▶ [TEXTO FORNECIDO]:
┄┄┄┄┄┄┄┄┄┄┄┄┄┄┄┄┄┄┄┄

Quando eu falo que eu realmente aprendi a lidar com críticas e com elogios também é sobre isso. No início eu ficava feliz, era uma coisa que mexia comigo, que me deixava melhor. Com o passar do tempo, quando eu fui vendo a realidade, e, hoje em dia, ignoro os dois. Tanto as críticas quanto os elogios. Eu sei que, por mais que a pessoa ache alguma coisa, ela está achando baseado em um recorte muito pequeno que ela está vendo pela tela do celular, ela não está me vendo realmente. Eu tenho certeza que se ela não me conhecesse na internet, na rua ela viraria a cara ou me olharia com um olhar de curiosidade.
E os ensaios sensuais que você publicou recentemente? De onde surgiu essa vontade?
Eu sigo Paulina, que é a pessoa que fez as fotos e sempre acompanhei o trabalho dela fotografando pessoas gordas. E aí, chegou um momento em que deu certo de a gente fazer essas fotos e foi muito tranquilo de fazer. Eu não fiquei constrangido em momento nenhum, fiquei muito mais constrangido para postar as fotos depois. Tem bastante foto que ainda não postei, inclusive. É uma parada que quando eu falo, as pessoas não acreditam, mas eu sou relativamente tímido, para uma pessoa que trabalha com a própria imagem, e hoje eu entendo porque essa timidez existe.
No começo dos meus vídeos no Youtube eu nem aparecia. Esse era o nível de quanto eu tinha problemas com a minha própria imagem. Mas deixei para fazer quando estava preparado. Foi um processo. Quando eu me senti bem, quando senti: Ok, posso fazer isso, eu fiz. Eu acho importante no sentido de corpos como o meu não existem, apesar de sermos a maior minoria no mundo, eles não são vistos e não ocupam espaço em nenhum lugar de destaque. Então, eu faço também porque eu sinto que eu tenho a oportunidade de fazer, é maior do que eu , maior do que as minhas questões pessoais. Eu sinto que é necessário que eu faça isso, já que eu tenho essa voz. São coisas que eu digo que eu faço “pela empresa” (risos).
Já observei que você recebe muitos questionamentos de pessoas que não acreditam que você é um homem hétero. Como você lida com os questionamentos das pessoas sobre a sua orientação sexual?
É uma parada que escuto muito e eu realmente entendo, porque eu não tenho nada a ver… Eu tenho minhas questões com homens em geral, e eu não tenho muita coisa de masculino dentro de mim, então, eu acho muito natural que as pessoas fiquem com essa dúvida. Porém, gente, eu já tentei, mais de uma vez, mais de duas e não consigo. Não sou bi, sou, infelizmente, hétero.
Eu sinto que o fato de eu ter nascido com a minha deficiência e ter ela durante toda a minha vida, o nível de invisibilidade de uma pessoa com deficiência é tão grande que é tirado inclusive o gênero, inclusive coisas tão delicadas quanto essa.

┄┄┄┄┄┄┄┄┄┄┄┄┄┄┄┄┄┄┄┄

Transcreva da entrevista acima, sem alterar nada, o trecho que começa pelas palavras "Já observei que" e termina logo após "delicadas quanto essa.".

┄┄┄┄┄┄┄┄┄┄┄┄┄┄┄┄┄┄┄┄

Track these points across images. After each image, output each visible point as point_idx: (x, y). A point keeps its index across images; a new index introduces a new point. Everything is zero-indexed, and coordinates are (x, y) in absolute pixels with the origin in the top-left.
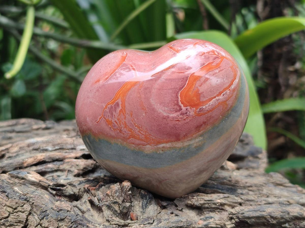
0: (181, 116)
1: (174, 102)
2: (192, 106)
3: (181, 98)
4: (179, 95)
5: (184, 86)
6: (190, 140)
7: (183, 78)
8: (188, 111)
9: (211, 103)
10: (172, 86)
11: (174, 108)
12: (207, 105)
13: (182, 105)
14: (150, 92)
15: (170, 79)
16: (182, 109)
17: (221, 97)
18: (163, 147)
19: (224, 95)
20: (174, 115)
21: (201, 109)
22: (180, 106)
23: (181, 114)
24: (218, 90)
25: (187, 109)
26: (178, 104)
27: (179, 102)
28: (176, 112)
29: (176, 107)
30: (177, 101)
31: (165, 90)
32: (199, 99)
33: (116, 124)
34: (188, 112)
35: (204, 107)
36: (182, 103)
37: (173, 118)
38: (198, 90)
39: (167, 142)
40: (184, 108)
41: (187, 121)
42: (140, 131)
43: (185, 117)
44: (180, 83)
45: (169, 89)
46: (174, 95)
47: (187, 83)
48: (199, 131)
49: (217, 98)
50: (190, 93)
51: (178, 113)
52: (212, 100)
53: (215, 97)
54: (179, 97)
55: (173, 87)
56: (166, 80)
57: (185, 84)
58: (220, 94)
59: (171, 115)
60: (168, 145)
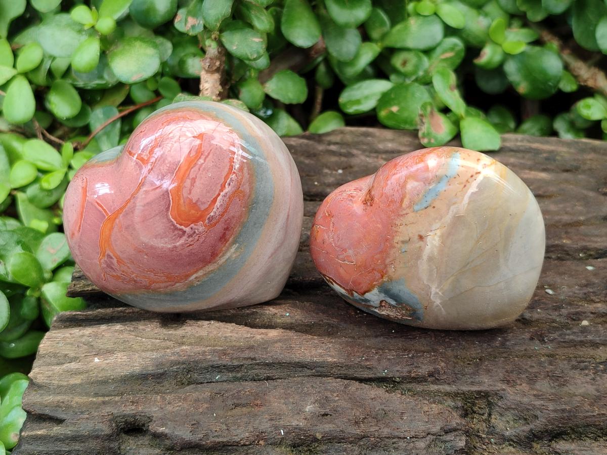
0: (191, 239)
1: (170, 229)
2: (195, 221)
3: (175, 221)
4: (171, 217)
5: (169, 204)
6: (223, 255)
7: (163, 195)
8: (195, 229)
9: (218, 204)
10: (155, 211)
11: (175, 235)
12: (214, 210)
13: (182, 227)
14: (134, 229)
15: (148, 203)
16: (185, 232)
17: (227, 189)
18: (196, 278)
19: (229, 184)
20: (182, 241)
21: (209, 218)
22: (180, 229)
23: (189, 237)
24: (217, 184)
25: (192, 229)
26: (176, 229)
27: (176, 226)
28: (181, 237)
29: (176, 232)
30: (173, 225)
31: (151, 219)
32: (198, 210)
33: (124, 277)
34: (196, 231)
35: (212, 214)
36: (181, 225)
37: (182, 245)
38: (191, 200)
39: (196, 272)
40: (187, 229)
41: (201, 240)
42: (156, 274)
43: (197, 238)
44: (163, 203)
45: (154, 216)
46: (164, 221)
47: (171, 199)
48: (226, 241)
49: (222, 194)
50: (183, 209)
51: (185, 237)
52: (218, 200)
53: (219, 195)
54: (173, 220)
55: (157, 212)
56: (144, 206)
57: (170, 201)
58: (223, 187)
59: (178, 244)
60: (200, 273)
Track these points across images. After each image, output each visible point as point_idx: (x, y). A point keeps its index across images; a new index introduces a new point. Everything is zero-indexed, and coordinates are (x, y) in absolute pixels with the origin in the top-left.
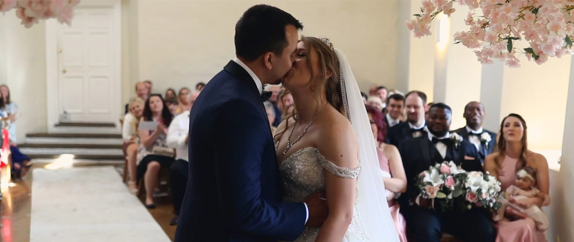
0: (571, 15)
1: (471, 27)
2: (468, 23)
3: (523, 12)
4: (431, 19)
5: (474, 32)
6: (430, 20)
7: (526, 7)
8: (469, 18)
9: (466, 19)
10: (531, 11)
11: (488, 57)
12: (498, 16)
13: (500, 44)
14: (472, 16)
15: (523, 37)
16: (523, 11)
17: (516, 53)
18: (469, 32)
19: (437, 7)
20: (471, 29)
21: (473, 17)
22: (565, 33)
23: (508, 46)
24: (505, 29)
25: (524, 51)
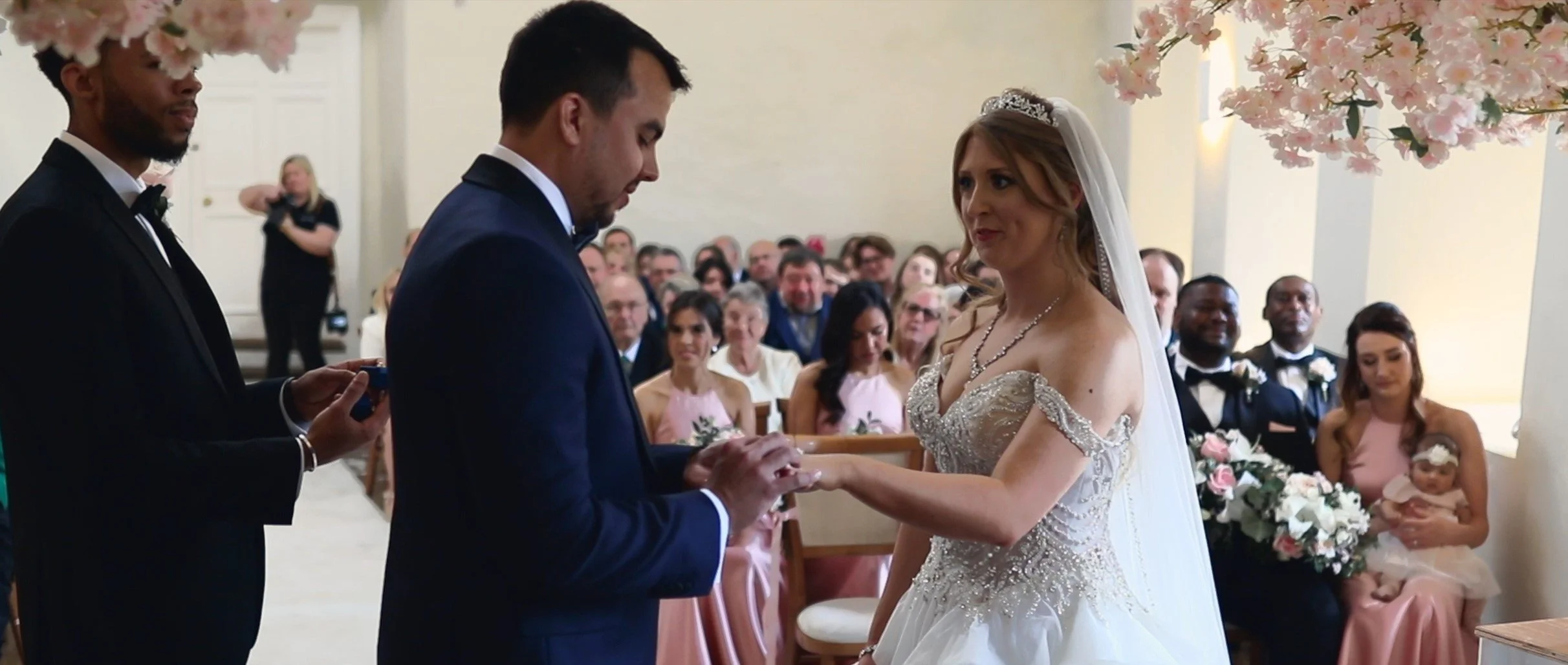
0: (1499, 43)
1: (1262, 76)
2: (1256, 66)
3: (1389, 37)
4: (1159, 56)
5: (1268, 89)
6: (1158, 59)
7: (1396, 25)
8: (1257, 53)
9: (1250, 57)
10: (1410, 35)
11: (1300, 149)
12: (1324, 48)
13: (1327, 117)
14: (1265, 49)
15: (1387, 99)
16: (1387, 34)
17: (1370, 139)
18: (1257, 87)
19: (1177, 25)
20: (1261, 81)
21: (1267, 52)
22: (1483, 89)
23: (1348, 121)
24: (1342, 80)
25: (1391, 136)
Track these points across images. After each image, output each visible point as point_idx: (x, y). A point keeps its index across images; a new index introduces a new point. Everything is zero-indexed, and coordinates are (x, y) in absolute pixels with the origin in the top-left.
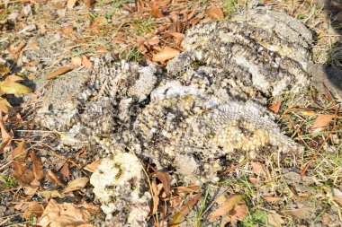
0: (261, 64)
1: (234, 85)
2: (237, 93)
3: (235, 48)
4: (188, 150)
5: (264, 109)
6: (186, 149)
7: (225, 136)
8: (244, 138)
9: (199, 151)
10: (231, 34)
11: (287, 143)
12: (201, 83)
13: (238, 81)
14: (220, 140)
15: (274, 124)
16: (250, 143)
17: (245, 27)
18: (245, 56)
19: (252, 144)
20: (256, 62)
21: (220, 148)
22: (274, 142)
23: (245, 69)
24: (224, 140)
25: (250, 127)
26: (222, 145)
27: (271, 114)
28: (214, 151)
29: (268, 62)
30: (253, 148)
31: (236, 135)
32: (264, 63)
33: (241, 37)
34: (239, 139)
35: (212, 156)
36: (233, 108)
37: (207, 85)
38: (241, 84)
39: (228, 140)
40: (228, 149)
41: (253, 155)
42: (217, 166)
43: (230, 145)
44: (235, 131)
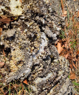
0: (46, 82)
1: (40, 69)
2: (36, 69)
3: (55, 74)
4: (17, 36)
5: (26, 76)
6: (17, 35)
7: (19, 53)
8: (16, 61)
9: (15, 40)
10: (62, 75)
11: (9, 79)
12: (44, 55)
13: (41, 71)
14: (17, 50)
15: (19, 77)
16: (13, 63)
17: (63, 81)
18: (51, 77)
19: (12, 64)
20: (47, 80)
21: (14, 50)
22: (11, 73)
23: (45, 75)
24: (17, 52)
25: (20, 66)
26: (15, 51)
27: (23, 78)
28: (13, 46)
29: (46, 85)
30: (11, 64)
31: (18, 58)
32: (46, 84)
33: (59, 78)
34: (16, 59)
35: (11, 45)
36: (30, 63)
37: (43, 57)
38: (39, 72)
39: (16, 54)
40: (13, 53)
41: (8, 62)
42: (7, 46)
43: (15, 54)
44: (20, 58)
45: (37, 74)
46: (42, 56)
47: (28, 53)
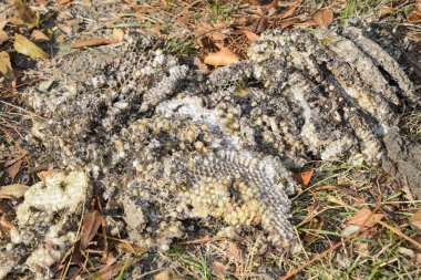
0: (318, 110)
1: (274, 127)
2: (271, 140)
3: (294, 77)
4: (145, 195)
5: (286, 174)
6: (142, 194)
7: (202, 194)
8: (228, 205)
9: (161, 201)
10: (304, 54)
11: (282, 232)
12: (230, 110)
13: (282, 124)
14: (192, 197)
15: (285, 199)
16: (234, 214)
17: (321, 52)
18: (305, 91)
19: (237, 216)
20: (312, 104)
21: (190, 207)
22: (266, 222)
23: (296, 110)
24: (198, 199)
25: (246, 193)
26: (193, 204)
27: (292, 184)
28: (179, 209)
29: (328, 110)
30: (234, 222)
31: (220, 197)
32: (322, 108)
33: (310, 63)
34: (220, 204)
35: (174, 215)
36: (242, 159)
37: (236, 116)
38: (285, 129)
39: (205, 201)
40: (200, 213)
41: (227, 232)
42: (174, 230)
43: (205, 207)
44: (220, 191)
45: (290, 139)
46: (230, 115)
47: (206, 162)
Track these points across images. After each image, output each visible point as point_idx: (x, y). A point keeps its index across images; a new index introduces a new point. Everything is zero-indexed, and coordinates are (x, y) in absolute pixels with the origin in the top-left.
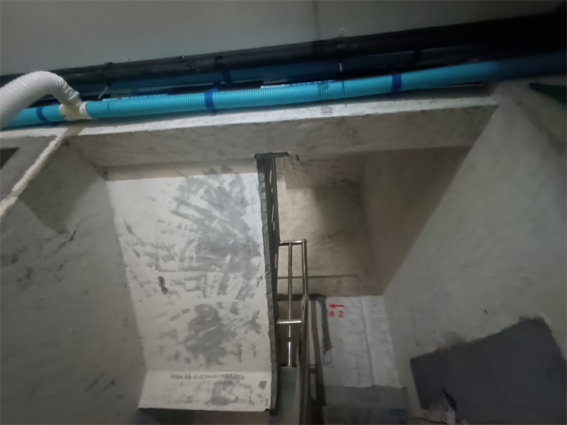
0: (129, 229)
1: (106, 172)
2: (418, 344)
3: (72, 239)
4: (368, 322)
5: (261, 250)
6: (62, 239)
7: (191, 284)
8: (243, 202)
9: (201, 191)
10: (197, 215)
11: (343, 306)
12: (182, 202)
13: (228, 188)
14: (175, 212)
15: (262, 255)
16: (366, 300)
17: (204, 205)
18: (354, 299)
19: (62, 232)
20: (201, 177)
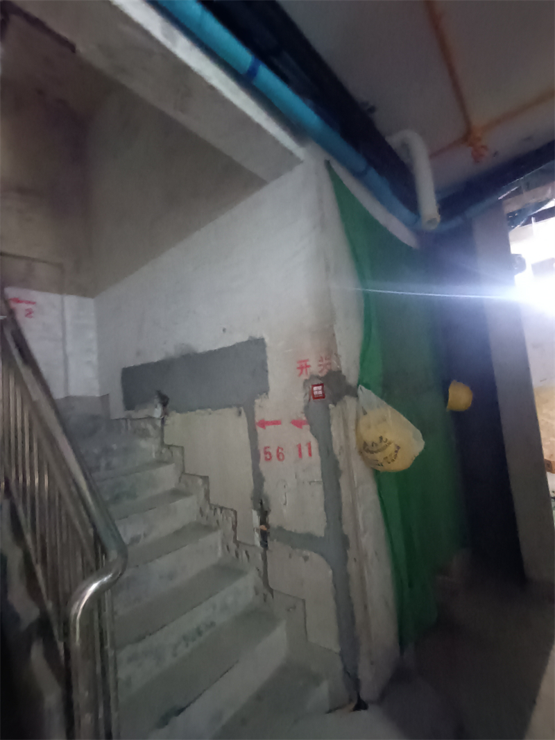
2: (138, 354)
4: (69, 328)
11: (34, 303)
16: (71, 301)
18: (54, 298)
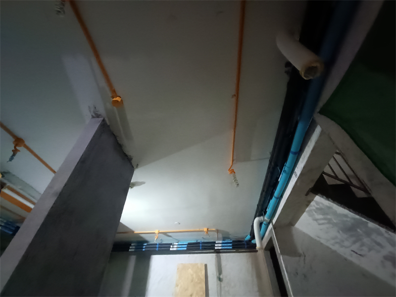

┄┄┄┄┄┄┄┄┄┄┄┄┄┄┄┄┄┄┄┄

▶ [PROBLEMA RESOLVIDO]:
Já observei que você recebe muitos questionamentos de pessoas que não acreditam que você é um homem hétero. Como você lida com os questionamentos das pessoas sobre a sua orientação sexual?
É uma parada que escuto muito e eu realmente entendo, porque eu não tenho nada a ver… Eu tenho minhas questões com homens em geral, e eu não tenho muita coisa de masculino dentro de mim, então, eu acho muito natural que as pessoas fiquem com essa dúvida. Porém, gente, eu já tentei, mais de uma vez, mais de duas e não consigo. Não sou bi, sou, infelizmente, hétero.
Eu sinto que o fato de eu ter nascido com a minha deficiência e ter ela durante toda a minha vida, o nível de invisibilidade de uma pessoa com deficiência é tão grande que é tirado inclusive o gênero, inclusive coisas tão delicadas quanto essa.